1. Об истинном эросе
 
«…только схимник, затворник, пустынник, словом, аскет проникает в тайну божественного брака, постигает истинный запредельный, райский эрос. Между тем плотское падение, которым бес прельщает подвижника, …есть убогое воздержание в сравнении со сверхполовым восторгом аскезы. Бесстрастие подвижника не есть нирвана или угасание. Напротив, апостол говорит: «Духа не угашайте, Фес.2:4,19». Аскетическое бесстрастие есть изживание земных убогих страстей, угашающих горение райского эроса чадным тлением. Этим страстям предается тот, кто не холоден и не горяч, а обуморен, теплохладен, согласно Откровению Иоанна Богослова, и кого Господь изблюет из уст Своих (Откр.3:16). Райский эрос – восхитительное, сверхчувственное единение личных энергий (сверхчувственное не потому, что оно подавляет чувственность, а потому, что бесконечно ее превышает). Блаженство – это вечное проникновение энергии в энергию (в энергии дух и плоть заодно); проклятие – это замыкание энергии (энергий), иными словами, ад – это индивидуальность, вечно сжигающая сама себя». (Микушевич. Воскресение в Третьем Риме)
 
 
2. О страстях, соблазнах и пользе искушений.
 
Страсти душевные обнаруживаются соблазнами мiра тленной вещи, которая с душой не соприкасается, но предназначена для естественного удовлетворения телесных нужд, потребностей или необходимостей. И обнаруживаются они либо возбуждением плотских похотей, которые есть действие естества, низведённое до противоестественных навыков и привычек; либо соблазнами помыслов, всеваемых лукавым духом, которые направлены на распаление страстей тела плотской похотью и (или) на раздражение и пробуждение действия страстей душе собственных, усвоившихся её греховной самости вследствие порчи естества и извращения его действия по отпадении твари от своего истинного и животворного Истока, и таковые страсти суть гордость, тщеславие, уныние, гнев и печаль (не по Богу) вкупе с их многочисленно и разнообразно плодящимися отпрысками и исчадиями.
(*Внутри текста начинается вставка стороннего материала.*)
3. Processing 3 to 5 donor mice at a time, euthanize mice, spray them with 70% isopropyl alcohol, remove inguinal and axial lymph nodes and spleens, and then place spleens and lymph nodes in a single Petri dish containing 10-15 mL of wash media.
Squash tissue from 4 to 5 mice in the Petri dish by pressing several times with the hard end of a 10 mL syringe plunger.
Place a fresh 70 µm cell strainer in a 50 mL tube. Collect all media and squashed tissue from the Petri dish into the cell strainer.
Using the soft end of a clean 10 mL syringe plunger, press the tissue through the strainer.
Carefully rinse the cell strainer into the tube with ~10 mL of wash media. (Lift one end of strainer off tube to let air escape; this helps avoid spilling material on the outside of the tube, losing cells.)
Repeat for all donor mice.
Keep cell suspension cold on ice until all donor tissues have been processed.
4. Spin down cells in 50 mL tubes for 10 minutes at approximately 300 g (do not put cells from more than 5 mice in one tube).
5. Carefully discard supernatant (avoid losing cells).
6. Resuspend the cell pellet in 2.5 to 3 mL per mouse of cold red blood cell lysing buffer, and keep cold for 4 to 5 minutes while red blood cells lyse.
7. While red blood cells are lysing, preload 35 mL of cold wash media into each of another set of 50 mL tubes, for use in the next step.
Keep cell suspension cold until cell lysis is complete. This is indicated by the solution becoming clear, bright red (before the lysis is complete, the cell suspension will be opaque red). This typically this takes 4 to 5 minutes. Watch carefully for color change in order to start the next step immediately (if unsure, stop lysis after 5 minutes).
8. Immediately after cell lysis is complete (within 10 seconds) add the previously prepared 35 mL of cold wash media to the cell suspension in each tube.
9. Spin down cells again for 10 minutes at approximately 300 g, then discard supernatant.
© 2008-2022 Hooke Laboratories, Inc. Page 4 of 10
Либо возмущениями в телесном составе плотской части нашей природы, случающимися в словесных существах самопроизвольно по причине волнообразного кружения, присущего течению падшего мiра, нисходящего в тление грехом праотца Адама, и таковые, как закон и устав внешнего (по отношению к душе), вещественного существования не вменяются в грех произволения, но, впрочем, при возбуждении порочных страстей в находящих на подъявшую крест душу искушениях усугубляют брань, пособничая внешним (по отношению к существу ратоборствующего подвижника) приражениям предательским расслаблением и расстройством внутренних сил подвергшегося духовному искушению от бесов или соблазнов мiра Божия трудника, которому, однако, никогда не следует забывать, что, приняв подвиг, он уже не бывает вне действия Промысла, лично руководствующего его душу ко спасению, и искушения, ему попускаемые, не для иного чего случаются, как только ради исправления греховных склонностей его падшей натуры, для вразумления при уклонениях в неправоту слов и дел или беззаконие прегрешений, для обучения и искусности в навыке противостояния демонским соблазнам и нападениям и ради восхождения в совершенство добродетели. (01.12.2008. грешный брат А.)